Broader economic measures have a tremendous effect, too. When the political party in power cries, “The economy is doing well/poorly,” they usually are referring to a very, very narrow set of financial measures. Generally “the stock market,” which translates into the Dow Jones Industrial Average, or the S&P 500, or aggregate corporate profits of public companies. Economic news virtually never includes any measure of well-being of individuals, so it’s not too surprising that an economic-indicator-based measurement system will give the well-being of companies a lot of weight.
GE was just booted from the DJIA
I’m genuinely puzzled. GE has been removed from the Dow Jones. This matters because inclusion in an index boosts a stock, since index funds all buy the stocks that are in an index. So GE will lose that boost. But also, it will change the actual DJIA (Dow Jones Industrial Average).
The article says, “The committee that runs the Dow prefers no more than a 10-to-1 ratio between the high and low stocks in the index.”
If something purports to be a measurement, as the Dow Jones Industrial Average purports, it seems like establishing price standards is, you know, simply manipulating that measurement to get the numbers you want.
Yes, the article says that GE had little impact on the DJIA, because its stock price was so low … but isn’t that the point? It had a low stock price, and that price should affect the average as much as the high prices affect the average.
They also say that GE doesn’t represent the economy any more. That argument makes more sense. If you’re purporting to measure the economy, then changing the mix based on the economy, makes sense. I can buy into to some degree, but manufacturing DOES still exist in the US, and wouldn’t GE be our most significant representative of that sector?
What is “the economy?”
How do they decide what “represents the economy.”
Is it simply who has the most money? If so, trash the whole index of companies and simply replace it with today’s measure of the wealth of the top 10 people in the Forbes 500, or the top 10 institutions that hold the most equities.
Since the purpose of the economy is to create jobs and lift up the country as a whole, perhaps the DJIA should more heavily weight the companies according to the number of full-time, individual living-wage jobs they provide for the economy?
Or perhaps the DJIA should contain only companies that have never been involved in scandals, since surely we don’t want our economic measures to reward bad actors.

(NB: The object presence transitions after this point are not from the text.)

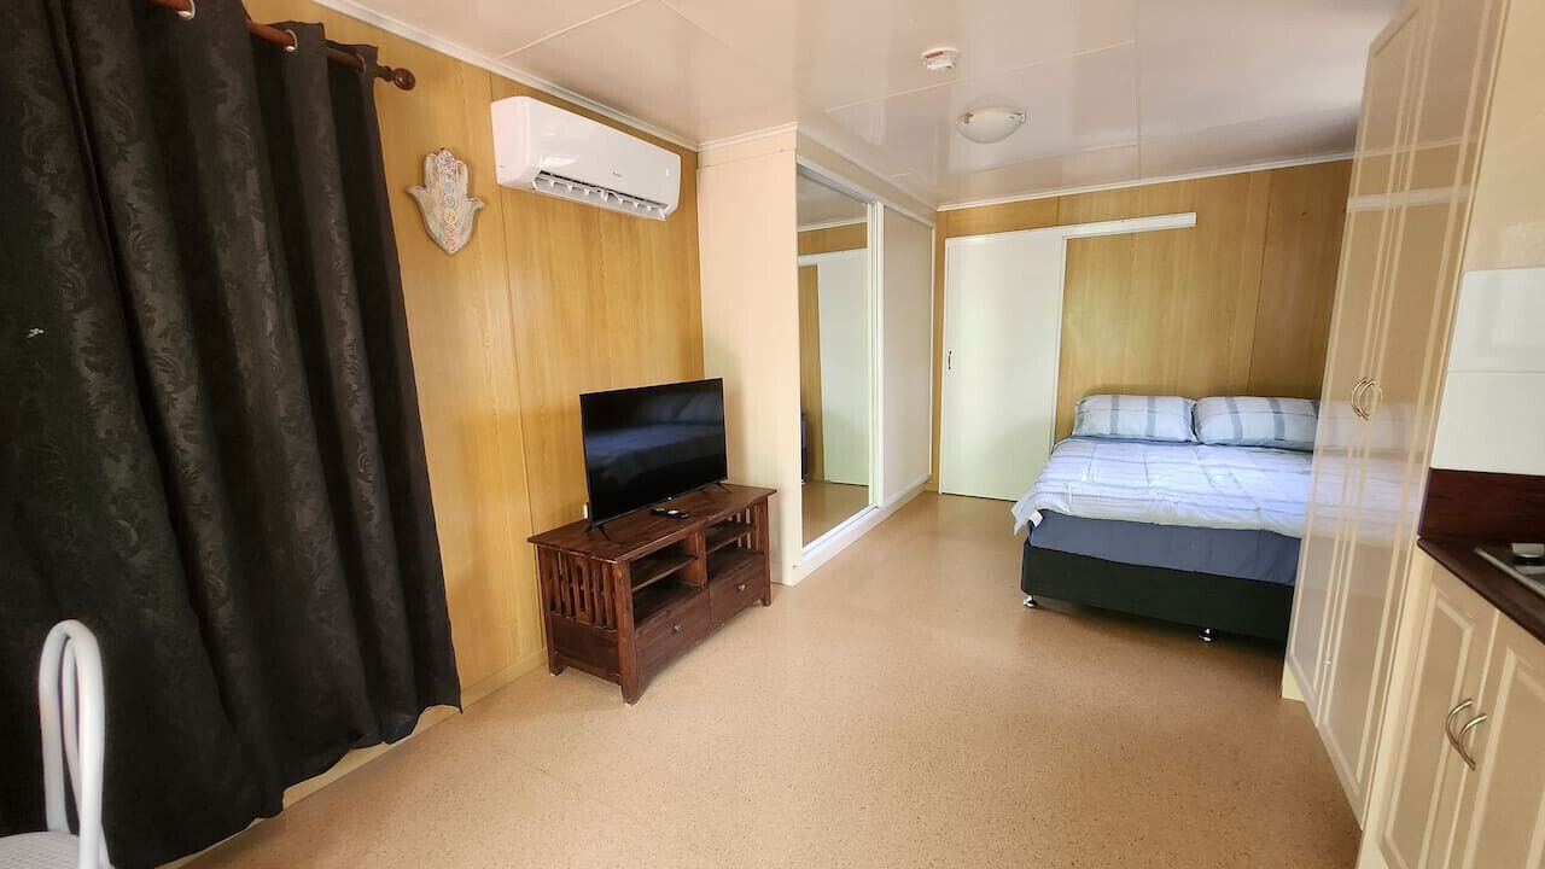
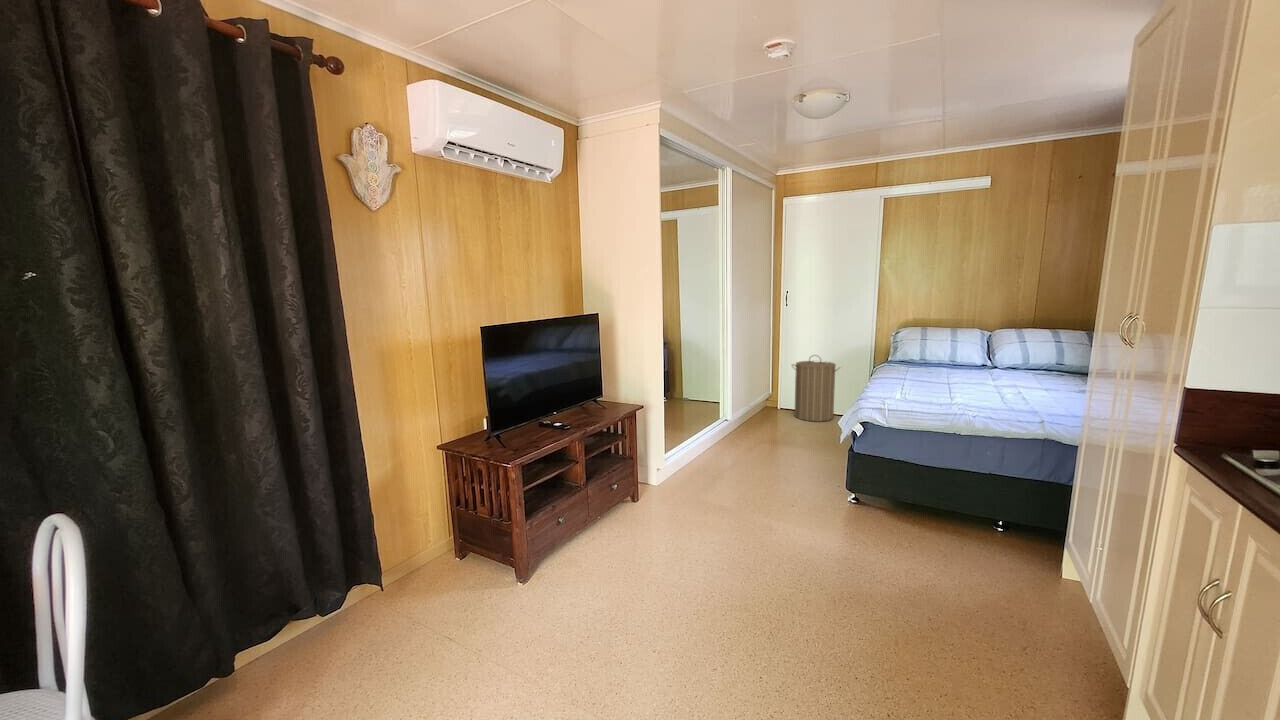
+ laundry hamper [791,354,842,423]
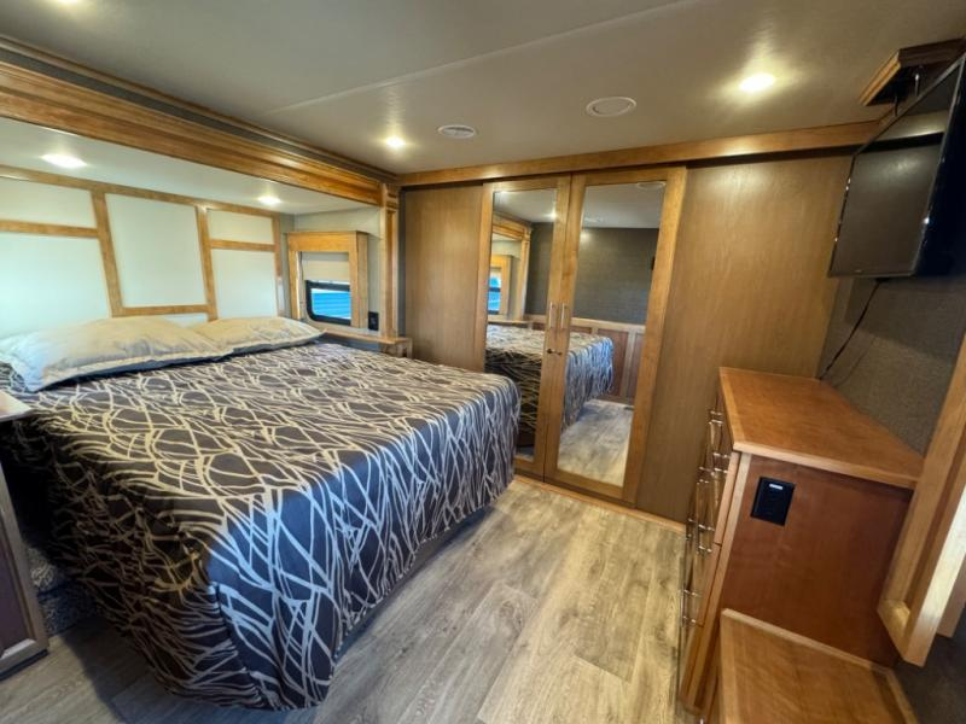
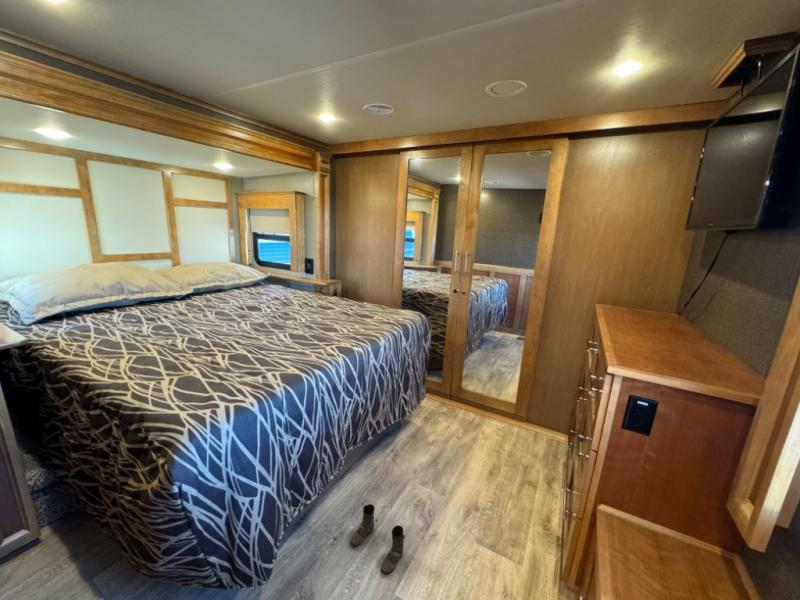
+ boots [349,503,406,576]
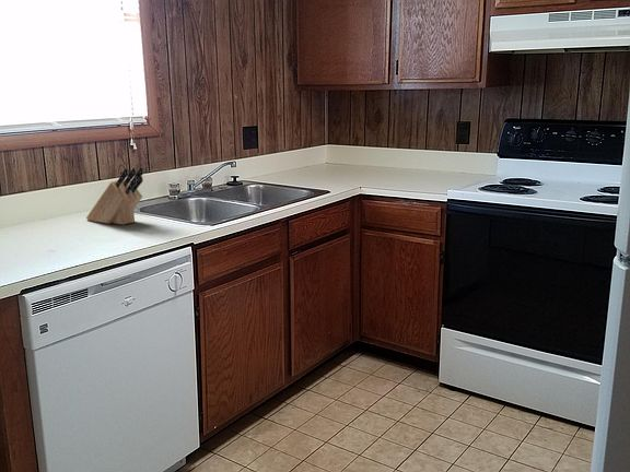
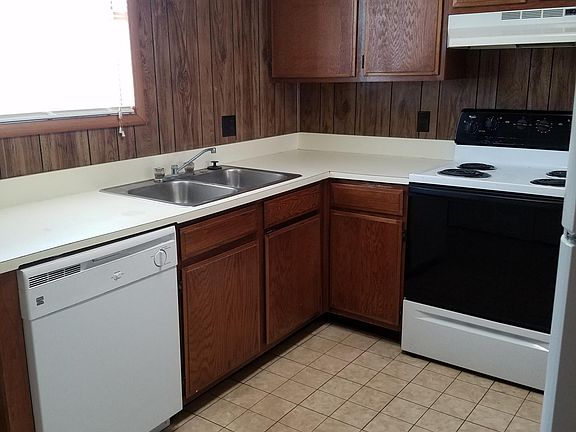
- knife block [85,166,144,226]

If, as the article states, the financial sector are considered one of the major (if not the major) sectors of the economy, then the financial measures they use will have broad implications for us all. If the DJIA no longer contains GE, that will certainly alter a great many actions somewhere, on some plate.
We just won’t know whose, and whether those actions are bad for the economy, or whether they give us some kind of boost. The one thing we can be fairly sure of: when you change what gets measured, you will change what gets managed.